Request:
What is needed is every line of the material that contains "бюджеты".
==*==
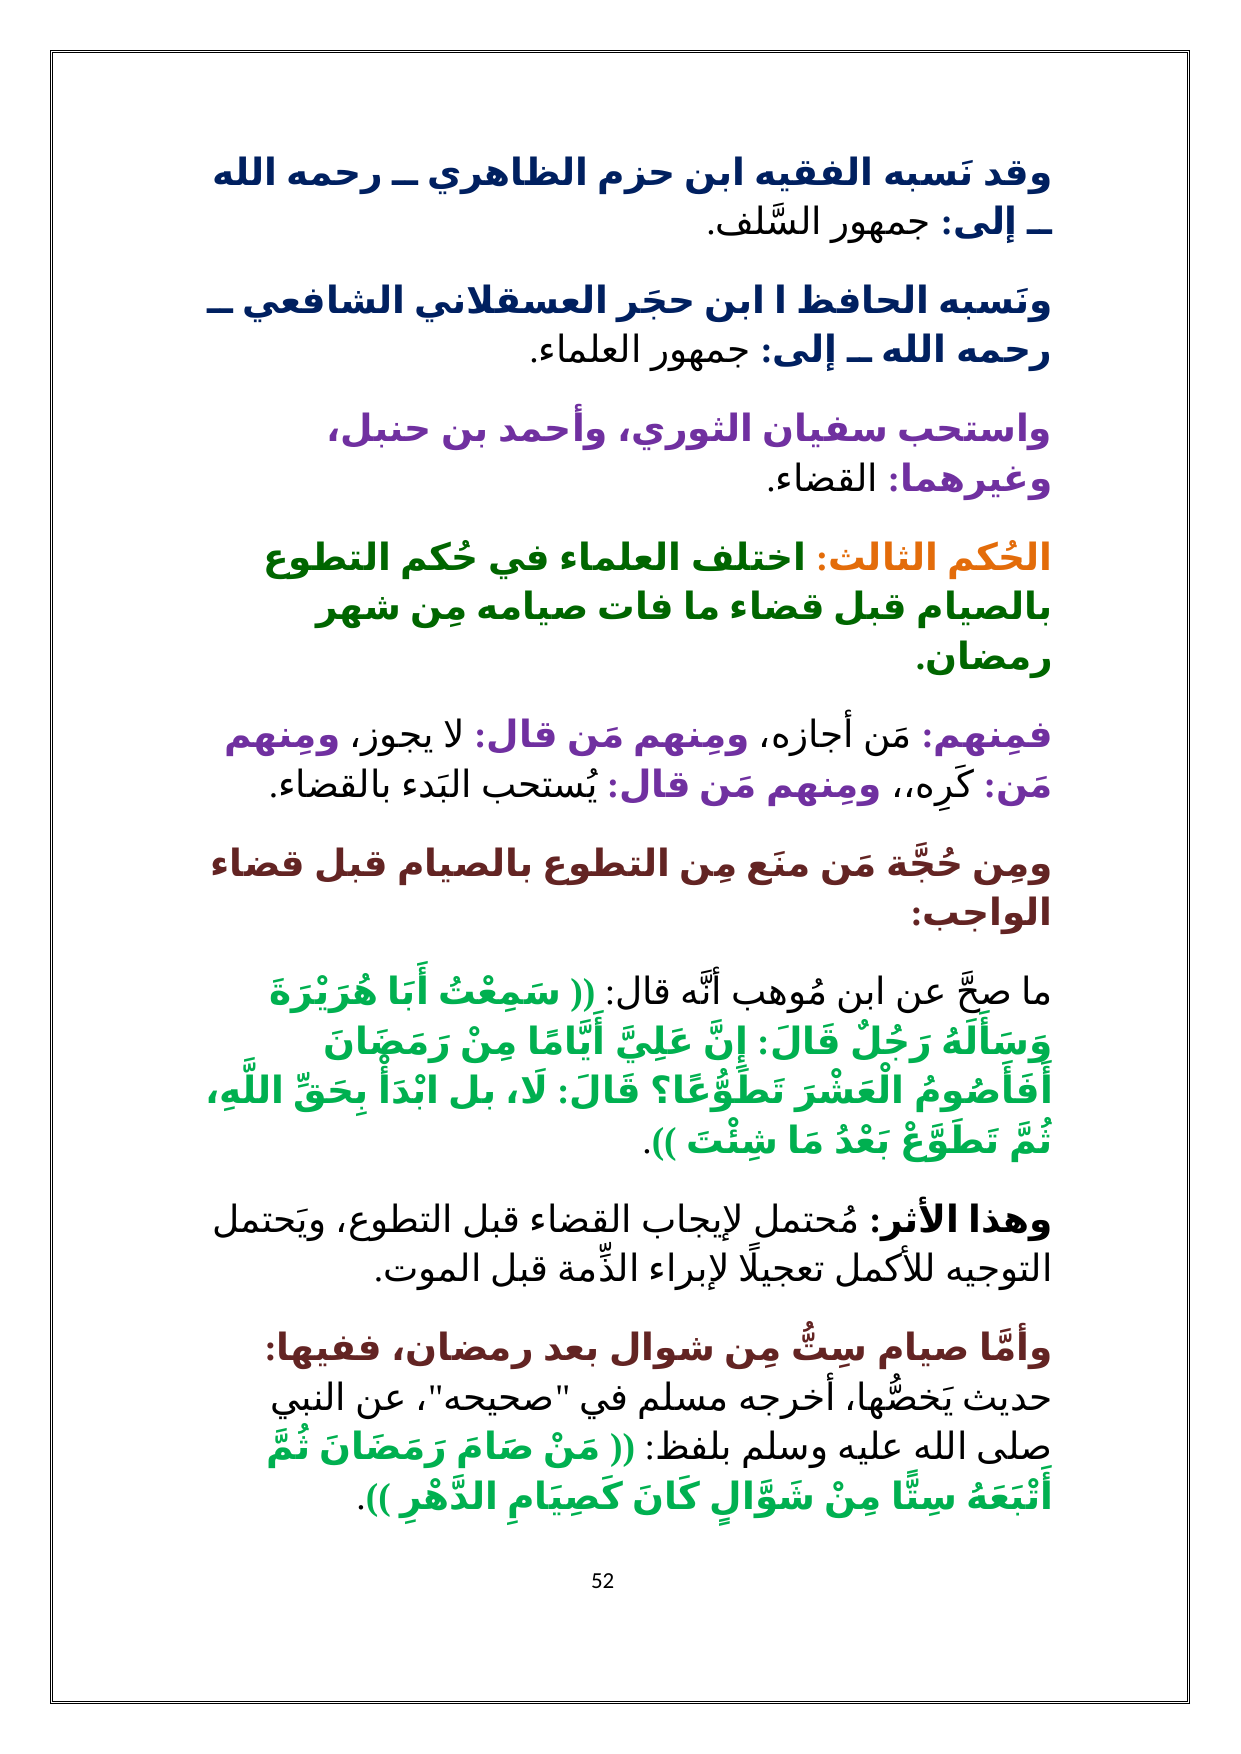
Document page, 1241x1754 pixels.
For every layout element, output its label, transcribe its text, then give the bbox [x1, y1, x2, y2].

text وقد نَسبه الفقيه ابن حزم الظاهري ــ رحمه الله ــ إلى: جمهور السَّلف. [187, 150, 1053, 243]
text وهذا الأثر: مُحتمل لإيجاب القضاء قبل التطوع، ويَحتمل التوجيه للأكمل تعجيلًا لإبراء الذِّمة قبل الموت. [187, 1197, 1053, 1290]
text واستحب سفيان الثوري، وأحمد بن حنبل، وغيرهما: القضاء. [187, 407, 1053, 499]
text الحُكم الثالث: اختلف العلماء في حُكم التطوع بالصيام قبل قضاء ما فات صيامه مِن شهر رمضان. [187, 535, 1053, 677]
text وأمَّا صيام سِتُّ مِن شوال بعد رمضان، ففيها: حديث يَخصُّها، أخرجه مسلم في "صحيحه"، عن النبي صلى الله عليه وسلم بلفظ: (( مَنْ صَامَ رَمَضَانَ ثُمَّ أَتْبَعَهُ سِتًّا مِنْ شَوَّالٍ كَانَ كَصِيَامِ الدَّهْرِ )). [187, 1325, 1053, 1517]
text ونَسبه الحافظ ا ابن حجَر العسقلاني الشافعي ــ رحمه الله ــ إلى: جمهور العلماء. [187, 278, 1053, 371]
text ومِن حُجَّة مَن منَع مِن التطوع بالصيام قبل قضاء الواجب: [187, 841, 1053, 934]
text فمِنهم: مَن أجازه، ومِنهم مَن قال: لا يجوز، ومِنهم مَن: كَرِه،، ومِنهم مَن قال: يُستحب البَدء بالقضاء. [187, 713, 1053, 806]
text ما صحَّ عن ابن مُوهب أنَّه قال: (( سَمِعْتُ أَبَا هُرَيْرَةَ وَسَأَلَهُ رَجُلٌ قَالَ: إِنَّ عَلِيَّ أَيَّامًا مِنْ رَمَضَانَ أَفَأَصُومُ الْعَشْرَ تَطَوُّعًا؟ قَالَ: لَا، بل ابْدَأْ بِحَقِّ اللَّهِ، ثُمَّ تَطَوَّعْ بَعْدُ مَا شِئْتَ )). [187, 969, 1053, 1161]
==*==
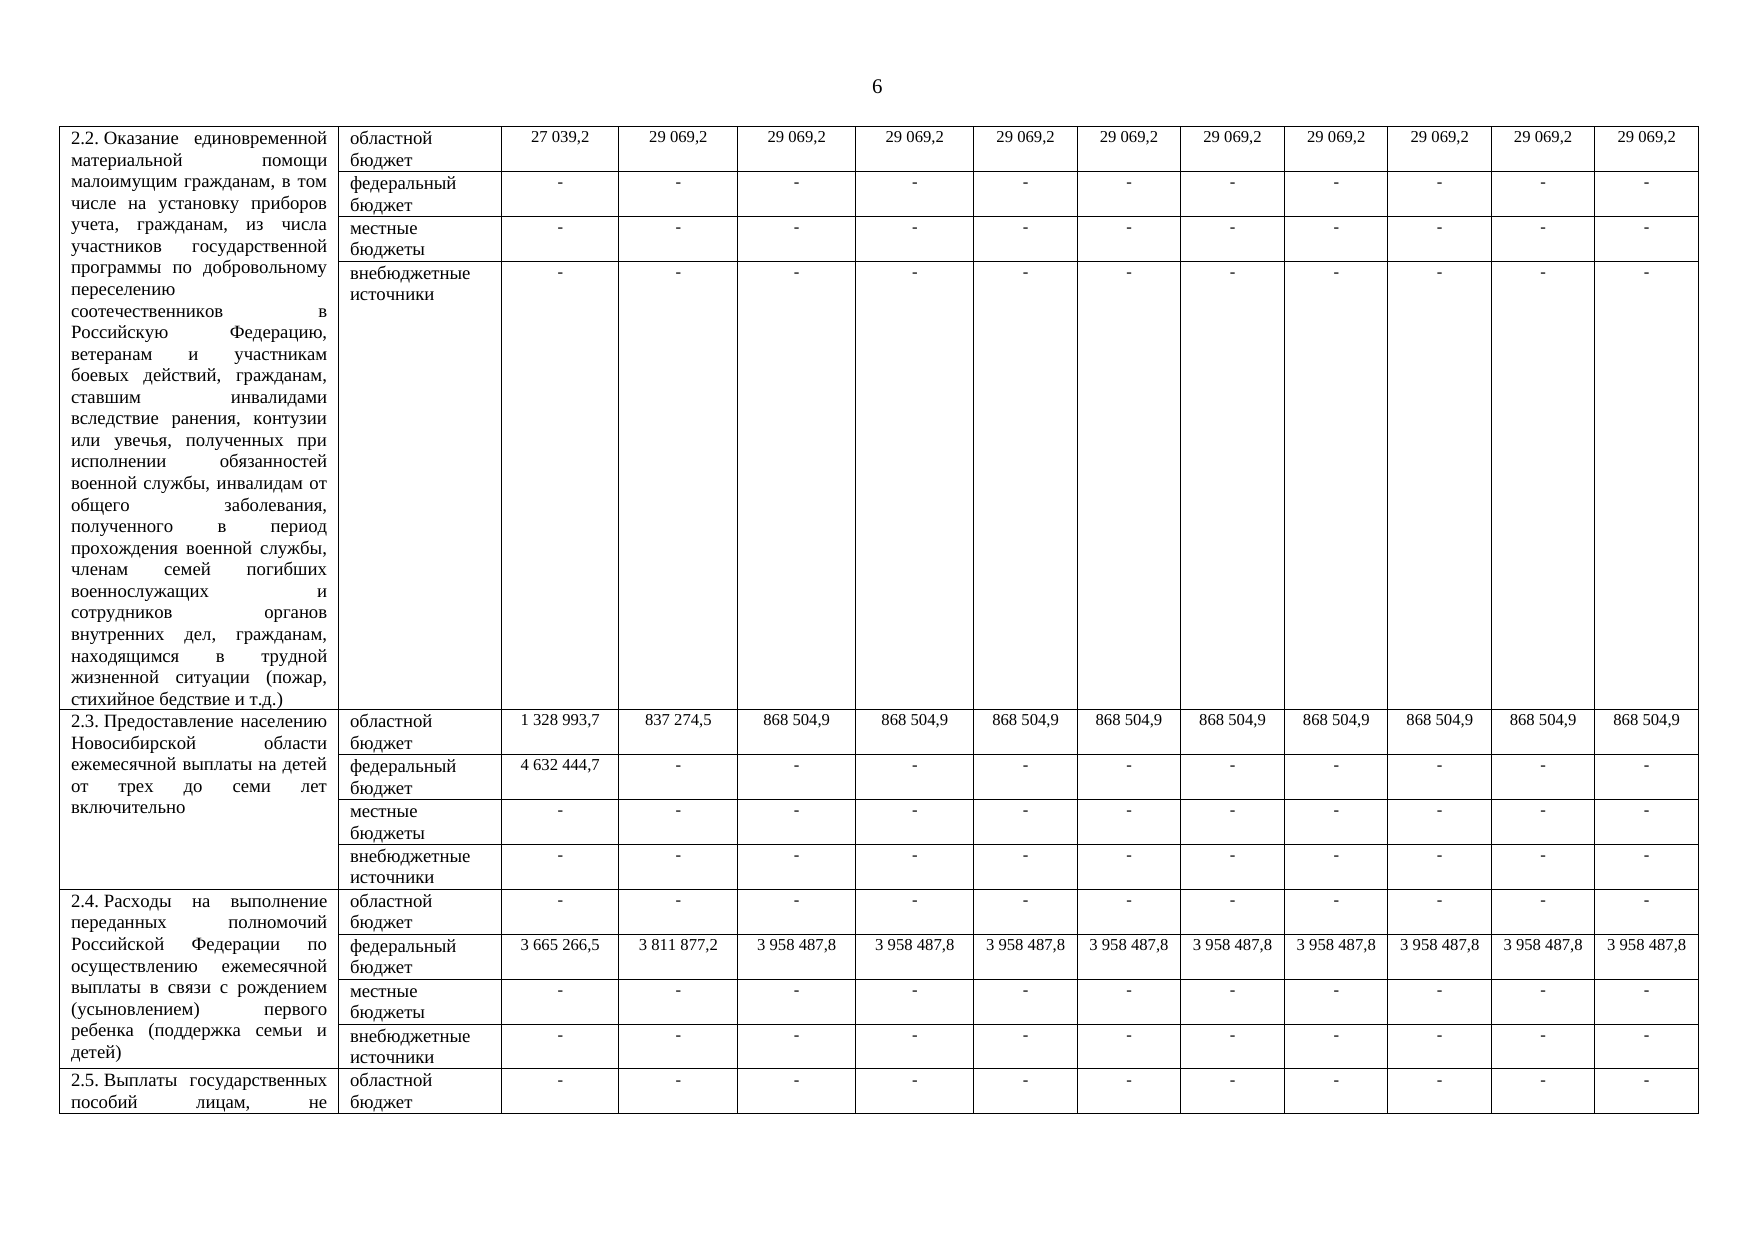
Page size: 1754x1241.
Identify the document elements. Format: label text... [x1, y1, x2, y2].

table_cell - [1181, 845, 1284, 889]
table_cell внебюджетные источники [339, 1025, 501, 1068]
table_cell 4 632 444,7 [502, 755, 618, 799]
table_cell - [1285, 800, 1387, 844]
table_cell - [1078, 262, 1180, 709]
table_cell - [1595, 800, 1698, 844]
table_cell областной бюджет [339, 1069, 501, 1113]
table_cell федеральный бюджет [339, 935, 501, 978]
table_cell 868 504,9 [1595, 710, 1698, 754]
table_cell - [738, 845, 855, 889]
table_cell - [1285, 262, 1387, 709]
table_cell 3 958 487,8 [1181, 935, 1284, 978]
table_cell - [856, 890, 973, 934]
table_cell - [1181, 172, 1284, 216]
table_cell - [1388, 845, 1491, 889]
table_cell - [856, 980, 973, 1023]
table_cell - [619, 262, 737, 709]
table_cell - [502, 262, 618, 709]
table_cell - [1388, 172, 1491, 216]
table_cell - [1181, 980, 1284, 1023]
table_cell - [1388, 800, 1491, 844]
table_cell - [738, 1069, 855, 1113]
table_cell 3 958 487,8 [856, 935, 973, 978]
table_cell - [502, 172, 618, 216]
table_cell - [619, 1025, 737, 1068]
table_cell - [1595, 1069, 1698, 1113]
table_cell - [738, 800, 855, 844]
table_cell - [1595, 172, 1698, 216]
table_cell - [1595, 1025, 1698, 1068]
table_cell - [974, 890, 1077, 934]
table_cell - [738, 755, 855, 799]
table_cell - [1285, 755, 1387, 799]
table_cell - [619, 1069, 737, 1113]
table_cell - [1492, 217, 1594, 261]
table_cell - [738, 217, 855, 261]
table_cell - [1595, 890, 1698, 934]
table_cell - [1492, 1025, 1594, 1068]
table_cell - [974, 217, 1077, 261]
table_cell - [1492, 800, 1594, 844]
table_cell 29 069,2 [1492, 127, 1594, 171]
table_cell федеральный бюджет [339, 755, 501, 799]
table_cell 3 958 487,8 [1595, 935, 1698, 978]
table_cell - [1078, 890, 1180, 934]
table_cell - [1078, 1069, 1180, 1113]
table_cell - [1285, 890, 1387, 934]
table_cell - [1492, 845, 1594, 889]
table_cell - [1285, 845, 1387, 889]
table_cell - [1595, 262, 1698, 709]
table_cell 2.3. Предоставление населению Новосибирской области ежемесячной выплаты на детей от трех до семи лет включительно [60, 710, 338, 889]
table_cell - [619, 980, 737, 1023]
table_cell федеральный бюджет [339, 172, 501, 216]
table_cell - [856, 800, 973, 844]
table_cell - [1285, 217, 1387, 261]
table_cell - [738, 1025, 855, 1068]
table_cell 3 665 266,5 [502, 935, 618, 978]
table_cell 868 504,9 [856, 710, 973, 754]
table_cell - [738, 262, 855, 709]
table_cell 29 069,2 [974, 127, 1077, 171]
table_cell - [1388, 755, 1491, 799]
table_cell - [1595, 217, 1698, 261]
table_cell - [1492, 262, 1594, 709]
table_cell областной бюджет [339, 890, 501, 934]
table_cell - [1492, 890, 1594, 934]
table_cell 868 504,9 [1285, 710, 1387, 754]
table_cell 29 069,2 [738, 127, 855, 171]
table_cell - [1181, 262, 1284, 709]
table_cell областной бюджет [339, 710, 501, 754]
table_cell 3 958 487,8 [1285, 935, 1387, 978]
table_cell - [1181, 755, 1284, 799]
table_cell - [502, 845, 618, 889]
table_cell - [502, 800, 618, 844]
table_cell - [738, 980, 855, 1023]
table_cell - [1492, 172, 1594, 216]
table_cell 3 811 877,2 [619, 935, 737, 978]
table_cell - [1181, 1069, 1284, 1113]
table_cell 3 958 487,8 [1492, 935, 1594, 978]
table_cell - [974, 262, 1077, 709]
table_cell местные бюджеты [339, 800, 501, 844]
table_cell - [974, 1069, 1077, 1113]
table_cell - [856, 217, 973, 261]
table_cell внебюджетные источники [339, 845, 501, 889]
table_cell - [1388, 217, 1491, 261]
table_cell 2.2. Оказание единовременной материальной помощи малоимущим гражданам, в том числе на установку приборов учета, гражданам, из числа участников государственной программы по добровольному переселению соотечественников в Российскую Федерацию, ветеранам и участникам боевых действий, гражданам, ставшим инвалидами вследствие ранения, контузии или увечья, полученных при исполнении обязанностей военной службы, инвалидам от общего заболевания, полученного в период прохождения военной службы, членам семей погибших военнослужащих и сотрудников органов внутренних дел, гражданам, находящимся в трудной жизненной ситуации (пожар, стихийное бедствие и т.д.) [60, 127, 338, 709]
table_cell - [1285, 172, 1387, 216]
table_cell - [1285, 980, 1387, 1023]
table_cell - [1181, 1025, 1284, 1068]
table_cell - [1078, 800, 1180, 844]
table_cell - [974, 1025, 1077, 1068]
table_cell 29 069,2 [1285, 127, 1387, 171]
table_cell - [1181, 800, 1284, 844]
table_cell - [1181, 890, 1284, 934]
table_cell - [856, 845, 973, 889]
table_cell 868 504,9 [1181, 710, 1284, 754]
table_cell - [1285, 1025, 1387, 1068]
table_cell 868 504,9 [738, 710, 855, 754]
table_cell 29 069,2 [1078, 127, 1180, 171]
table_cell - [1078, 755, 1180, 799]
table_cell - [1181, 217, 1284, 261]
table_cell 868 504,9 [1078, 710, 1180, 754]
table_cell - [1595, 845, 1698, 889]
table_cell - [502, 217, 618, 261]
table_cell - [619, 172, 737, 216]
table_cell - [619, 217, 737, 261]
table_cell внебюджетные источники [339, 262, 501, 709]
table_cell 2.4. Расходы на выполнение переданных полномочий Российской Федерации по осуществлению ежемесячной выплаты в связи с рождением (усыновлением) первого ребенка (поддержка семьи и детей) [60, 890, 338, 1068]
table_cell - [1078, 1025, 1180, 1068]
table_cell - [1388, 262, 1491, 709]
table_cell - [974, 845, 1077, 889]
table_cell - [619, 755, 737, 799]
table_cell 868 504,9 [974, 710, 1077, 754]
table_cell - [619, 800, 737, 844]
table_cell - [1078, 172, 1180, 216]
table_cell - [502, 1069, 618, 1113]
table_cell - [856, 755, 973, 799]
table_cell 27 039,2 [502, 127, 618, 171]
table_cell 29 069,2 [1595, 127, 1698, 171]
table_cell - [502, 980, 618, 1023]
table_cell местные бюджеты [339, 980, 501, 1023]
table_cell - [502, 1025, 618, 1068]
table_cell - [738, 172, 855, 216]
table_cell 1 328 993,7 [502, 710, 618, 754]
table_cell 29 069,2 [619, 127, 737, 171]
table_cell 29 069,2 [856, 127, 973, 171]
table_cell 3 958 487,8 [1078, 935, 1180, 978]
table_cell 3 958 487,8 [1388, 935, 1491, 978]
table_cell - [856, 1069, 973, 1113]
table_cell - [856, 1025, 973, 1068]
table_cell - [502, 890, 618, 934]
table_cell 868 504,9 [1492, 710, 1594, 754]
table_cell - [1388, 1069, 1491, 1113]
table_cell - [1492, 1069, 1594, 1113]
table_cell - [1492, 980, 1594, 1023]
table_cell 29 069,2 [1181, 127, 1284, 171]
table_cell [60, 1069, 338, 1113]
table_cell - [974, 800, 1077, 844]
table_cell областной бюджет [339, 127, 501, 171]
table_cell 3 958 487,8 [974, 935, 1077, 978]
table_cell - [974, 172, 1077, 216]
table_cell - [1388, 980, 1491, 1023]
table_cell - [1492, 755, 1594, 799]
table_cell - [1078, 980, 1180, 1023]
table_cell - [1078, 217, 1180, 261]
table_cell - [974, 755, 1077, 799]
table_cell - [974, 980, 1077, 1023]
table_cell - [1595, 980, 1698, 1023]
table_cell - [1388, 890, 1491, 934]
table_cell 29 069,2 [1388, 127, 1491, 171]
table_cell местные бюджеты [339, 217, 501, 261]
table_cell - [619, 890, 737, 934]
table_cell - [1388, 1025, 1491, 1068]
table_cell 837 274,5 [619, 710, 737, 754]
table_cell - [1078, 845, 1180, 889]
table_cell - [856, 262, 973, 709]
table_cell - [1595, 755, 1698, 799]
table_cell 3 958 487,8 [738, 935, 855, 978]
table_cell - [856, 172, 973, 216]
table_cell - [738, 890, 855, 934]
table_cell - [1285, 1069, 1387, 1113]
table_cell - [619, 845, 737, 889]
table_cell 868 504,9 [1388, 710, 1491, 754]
==*==
Answer for this exercise:
table_cell местные бюджеты [339, 800, 501, 844]
table_cell местные бюджеты [339, 980, 501, 1023]
table_cell местные бюджеты [339, 217, 501, 261]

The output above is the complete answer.